2016-09-27 Thread Jim Ingham via lldb-dev

> On Sep 27, 2016, at 2:55 PM, Daniel Austin Noland  
> wrote:
> 
>>> The main problem here is that Watchpoints & Breakpoints should share the 
>>> Options class, and most of the StopInfo DoOnRemoval.  I don’t think you’ll 
>>> need to write a lot of new code to do this, it’s mostly ripping out the 
>>> WatchpointOptions, using BreakpointOptions instead adapting as necessary.  
>>> Ditto for the StopInfo{Watchpoint,Breakpoint}.
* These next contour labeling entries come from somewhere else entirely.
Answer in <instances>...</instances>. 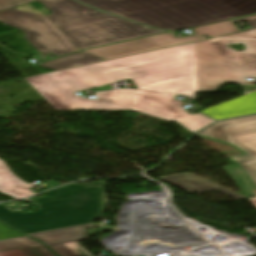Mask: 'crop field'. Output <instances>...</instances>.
Masks as SVG:
<instances>
[{
  "mask_svg": "<svg viewBox=\"0 0 256 256\" xmlns=\"http://www.w3.org/2000/svg\"><path fill=\"white\" fill-rule=\"evenodd\" d=\"M238 21H244L246 22L250 28L246 29V30H250V29H255L256 28V15H252V16H247V17H243V18H238V19H234L233 22H238ZM245 31V30H243Z\"/></svg>",
  "mask_w": 256,
  "mask_h": 256,
  "instance_id": "obj_23",
  "label": "crop field"
},
{
  "mask_svg": "<svg viewBox=\"0 0 256 256\" xmlns=\"http://www.w3.org/2000/svg\"><path fill=\"white\" fill-rule=\"evenodd\" d=\"M150 54L158 61L105 74L112 82L130 78L137 88L194 75V43Z\"/></svg>",
  "mask_w": 256,
  "mask_h": 256,
  "instance_id": "obj_6",
  "label": "crop field"
},
{
  "mask_svg": "<svg viewBox=\"0 0 256 256\" xmlns=\"http://www.w3.org/2000/svg\"><path fill=\"white\" fill-rule=\"evenodd\" d=\"M0 256H28L20 248L0 251Z\"/></svg>",
  "mask_w": 256,
  "mask_h": 256,
  "instance_id": "obj_25",
  "label": "crop field"
},
{
  "mask_svg": "<svg viewBox=\"0 0 256 256\" xmlns=\"http://www.w3.org/2000/svg\"><path fill=\"white\" fill-rule=\"evenodd\" d=\"M223 37H235V38H256V29L255 30H250V31H245V32H240L236 34H231Z\"/></svg>",
  "mask_w": 256,
  "mask_h": 256,
  "instance_id": "obj_24",
  "label": "crop field"
},
{
  "mask_svg": "<svg viewBox=\"0 0 256 256\" xmlns=\"http://www.w3.org/2000/svg\"><path fill=\"white\" fill-rule=\"evenodd\" d=\"M224 128L233 144L256 157V122Z\"/></svg>",
  "mask_w": 256,
  "mask_h": 256,
  "instance_id": "obj_14",
  "label": "crop field"
},
{
  "mask_svg": "<svg viewBox=\"0 0 256 256\" xmlns=\"http://www.w3.org/2000/svg\"><path fill=\"white\" fill-rule=\"evenodd\" d=\"M251 200V202L255 205V207H256V198H252V199H250Z\"/></svg>",
  "mask_w": 256,
  "mask_h": 256,
  "instance_id": "obj_28",
  "label": "crop field"
},
{
  "mask_svg": "<svg viewBox=\"0 0 256 256\" xmlns=\"http://www.w3.org/2000/svg\"><path fill=\"white\" fill-rule=\"evenodd\" d=\"M100 61L104 60L85 52H79L59 59L48 61L42 64H37V66L42 68H51L57 71L64 68L76 67Z\"/></svg>",
  "mask_w": 256,
  "mask_h": 256,
  "instance_id": "obj_16",
  "label": "crop field"
},
{
  "mask_svg": "<svg viewBox=\"0 0 256 256\" xmlns=\"http://www.w3.org/2000/svg\"><path fill=\"white\" fill-rule=\"evenodd\" d=\"M247 197L256 196V161L224 167Z\"/></svg>",
  "mask_w": 256,
  "mask_h": 256,
  "instance_id": "obj_12",
  "label": "crop field"
},
{
  "mask_svg": "<svg viewBox=\"0 0 256 256\" xmlns=\"http://www.w3.org/2000/svg\"><path fill=\"white\" fill-rule=\"evenodd\" d=\"M142 90H151L158 92H167V93H179L190 99H195V80L194 76L187 77L179 80H174L170 82H165L145 88Z\"/></svg>",
  "mask_w": 256,
  "mask_h": 256,
  "instance_id": "obj_17",
  "label": "crop field"
},
{
  "mask_svg": "<svg viewBox=\"0 0 256 256\" xmlns=\"http://www.w3.org/2000/svg\"><path fill=\"white\" fill-rule=\"evenodd\" d=\"M154 27L179 30L256 13V0H80Z\"/></svg>",
  "mask_w": 256,
  "mask_h": 256,
  "instance_id": "obj_2",
  "label": "crop field"
},
{
  "mask_svg": "<svg viewBox=\"0 0 256 256\" xmlns=\"http://www.w3.org/2000/svg\"><path fill=\"white\" fill-rule=\"evenodd\" d=\"M85 239L86 237L74 240L48 243L46 245L50 247L59 256H92L76 243L78 241Z\"/></svg>",
  "mask_w": 256,
  "mask_h": 256,
  "instance_id": "obj_19",
  "label": "crop field"
},
{
  "mask_svg": "<svg viewBox=\"0 0 256 256\" xmlns=\"http://www.w3.org/2000/svg\"><path fill=\"white\" fill-rule=\"evenodd\" d=\"M149 53L53 72L25 80L56 110H87L96 105H117L121 110H132L178 124L194 133L214 121L201 115H189L174 101L176 95L153 94L137 90H116L95 93L97 100L78 97L73 92L95 88L111 81L106 71L155 61Z\"/></svg>",
  "mask_w": 256,
  "mask_h": 256,
  "instance_id": "obj_1",
  "label": "crop field"
},
{
  "mask_svg": "<svg viewBox=\"0 0 256 256\" xmlns=\"http://www.w3.org/2000/svg\"><path fill=\"white\" fill-rule=\"evenodd\" d=\"M89 110H120L119 107L116 106H97L91 107Z\"/></svg>",
  "mask_w": 256,
  "mask_h": 256,
  "instance_id": "obj_26",
  "label": "crop field"
},
{
  "mask_svg": "<svg viewBox=\"0 0 256 256\" xmlns=\"http://www.w3.org/2000/svg\"><path fill=\"white\" fill-rule=\"evenodd\" d=\"M214 119H224L256 112V91L202 111Z\"/></svg>",
  "mask_w": 256,
  "mask_h": 256,
  "instance_id": "obj_9",
  "label": "crop field"
},
{
  "mask_svg": "<svg viewBox=\"0 0 256 256\" xmlns=\"http://www.w3.org/2000/svg\"><path fill=\"white\" fill-rule=\"evenodd\" d=\"M0 22L24 31L27 41L42 54L58 57L79 51L45 15L11 9L0 13Z\"/></svg>",
  "mask_w": 256,
  "mask_h": 256,
  "instance_id": "obj_7",
  "label": "crop field"
},
{
  "mask_svg": "<svg viewBox=\"0 0 256 256\" xmlns=\"http://www.w3.org/2000/svg\"><path fill=\"white\" fill-rule=\"evenodd\" d=\"M89 227L99 228L100 226L94 223H89V224H84V225H79V226H74L69 228L37 232V233L29 234V236L43 243H48V242L61 241V240L88 236L87 229Z\"/></svg>",
  "mask_w": 256,
  "mask_h": 256,
  "instance_id": "obj_15",
  "label": "crop field"
},
{
  "mask_svg": "<svg viewBox=\"0 0 256 256\" xmlns=\"http://www.w3.org/2000/svg\"><path fill=\"white\" fill-rule=\"evenodd\" d=\"M20 247L29 256H55L44 245L28 238L21 237L0 241V250Z\"/></svg>",
  "mask_w": 256,
  "mask_h": 256,
  "instance_id": "obj_18",
  "label": "crop field"
},
{
  "mask_svg": "<svg viewBox=\"0 0 256 256\" xmlns=\"http://www.w3.org/2000/svg\"><path fill=\"white\" fill-rule=\"evenodd\" d=\"M203 39H208V38H202V37H196V36L177 38L174 35L167 33V34L154 36L150 38L95 48V49L87 50L85 52H88L90 54L103 58L105 60H109V59L118 58L122 56L150 51V50H154L162 47L172 46V45L191 42V41L203 40Z\"/></svg>",
  "mask_w": 256,
  "mask_h": 256,
  "instance_id": "obj_8",
  "label": "crop field"
},
{
  "mask_svg": "<svg viewBox=\"0 0 256 256\" xmlns=\"http://www.w3.org/2000/svg\"><path fill=\"white\" fill-rule=\"evenodd\" d=\"M193 30H194L195 34H198V35L205 34L210 37H215V36L224 35V34L233 33V32L238 31L230 24L229 21H225V22H221V23H217V24H213V25H209V26H205V27H201V28H196Z\"/></svg>",
  "mask_w": 256,
  "mask_h": 256,
  "instance_id": "obj_20",
  "label": "crop field"
},
{
  "mask_svg": "<svg viewBox=\"0 0 256 256\" xmlns=\"http://www.w3.org/2000/svg\"><path fill=\"white\" fill-rule=\"evenodd\" d=\"M33 52L36 54V56L31 57V58H37V57H40V56H39V55H40V53H39V52H37L36 50H34Z\"/></svg>",
  "mask_w": 256,
  "mask_h": 256,
  "instance_id": "obj_27",
  "label": "crop field"
},
{
  "mask_svg": "<svg viewBox=\"0 0 256 256\" xmlns=\"http://www.w3.org/2000/svg\"><path fill=\"white\" fill-rule=\"evenodd\" d=\"M160 179L166 182H169L177 187H180L186 191L197 192V191L215 190V191L222 192L234 199L245 198L235 193H232L233 191L230 192L222 187H219L211 182H208L190 173L168 176Z\"/></svg>",
  "mask_w": 256,
  "mask_h": 256,
  "instance_id": "obj_11",
  "label": "crop field"
},
{
  "mask_svg": "<svg viewBox=\"0 0 256 256\" xmlns=\"http://www.w3.org/2000/svg\"><path fill=\"white\" fill-rule=\"evenodd\" d=\"M24 236L0 223V240Z\"/></svg>",
  "mask_w": 256,
  "mask_h": 256,
  "instance_id": "obj_22",
  "label": "crop field"
},
{
  "mask_svg": "<svg viewBox=\"0 0 256 256\" xmlns=\"http://www.w3.org/2000/svg\"><path fill=\"white\" fill-rule=\"evenodd\" d=\"M36 1L51 11L47 16L79 50L166 32L113 17L72 0Z\"/></svg>",
  "mask_w": 256,
  "mask_h": 256,
  "instance_id": "obj_4",
  "label": "crop field"
},
{
  "mask_svg": "<svg viewBox=\"0 0 256 256\" xmlns=\"http://www.w3.org/2000/svg\"><path fill=\"white\" fill-rule=\"evenodd\" d=\"M36 186V184H27L19 178L12 175V171L7 165L0 160V191L4 192L14 198L28 197L34 192L29 189Z\"/></svg>",
  "mask_w": 256,
  "mask_h": 256,
  "instance_id": "obj_13",
  "label": "crop field"
},
{
  "mask_svg": "<svg viewBox=\"0 0 256 256\" xmlns=\"http://www.w3.org/2000/svg\"><path fill=\"white\" fill-rule=\"evenodd\" d=\"M103 182L75 183L53 190L57 195L27 202L36 204L37 212H13L0 205V221L26 233L69 227L91 222L103 208Z\"/></svg>",
  "mask_w": 256,
  "mask_h": 256,
  "instance_id": "obj_3",
  "label": "crop field"
},
{
  "mask_svg": "<svg viewBox=\"0 0 256 256\" xmlns=\"http://www.w3.org/2000/svg\"><path fill=\"white\" fill-rule=\"evenodd\" d=\"M243 44V51L226 47ZM256 77V39L213 38L195 43L196 93L217 91L225 83H236L245 94L256 86L245 78Z\"/></svg>",
  "mask_w": 256,
  "mask_h": 256,
  "instance_id": "obj_5",
  "label": "crop field"
},
{
  "mask_svg": "<svg viewBox=\"0 0 256 256\" xmlns=\"http://www.w3.org/2000/svg\"><path fill=\"white\" fill-rule=\"evenodd\" d=\"M254 121H256V115L247 116V117H243V118H239V119L226 120V121L220 122L216 125H213L207 129H205L203 132L199 133L197 136L198 137H206V138H210L217 142L229 144L232 147H234L236 150L241 152L242 153L241 155L228 157V159H230L235 164L245 162V161L256 160V158L254 156H252L251 154L232 145L226 132L223 129L224 126L242 124V123H248V122H254Z\"/></svg>",
  "mask_w": 256,
  "mask_h": 256,
  "instance_id": "obj_10",
  "label": "crop field"
},
{
  "mask_svg": "<svg viewBox=\"0 0 256 256\" xmlns=\"http://www.w3.org/2000/svg\"><path fill=\"white\" fill-rule=\"evenodd\" d=\"M31 2L34 0H0V12Z\"/></svg>",
  "mask_w": 256,
  "mask_h": 256,
  "instance_id": "obj_21",
  "label": "crop field"
}]
</instances>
>> So you would avoid inheritance and just make Watchpoint and Breakpoint take 
>> the same StoppointOptions class?
>>> 
> 

That is the way I would approach it.  The other half of this is 
StopInfoBreakpoint vrs. StopInfoWatchpoint classes.  These aren’t going to be 
exactly equivalent so you will probably have to find some way express what 
needs to be different, but those differences should be pretty small.  The 
Breakpoint side of this works pretty well, so I’d start from there.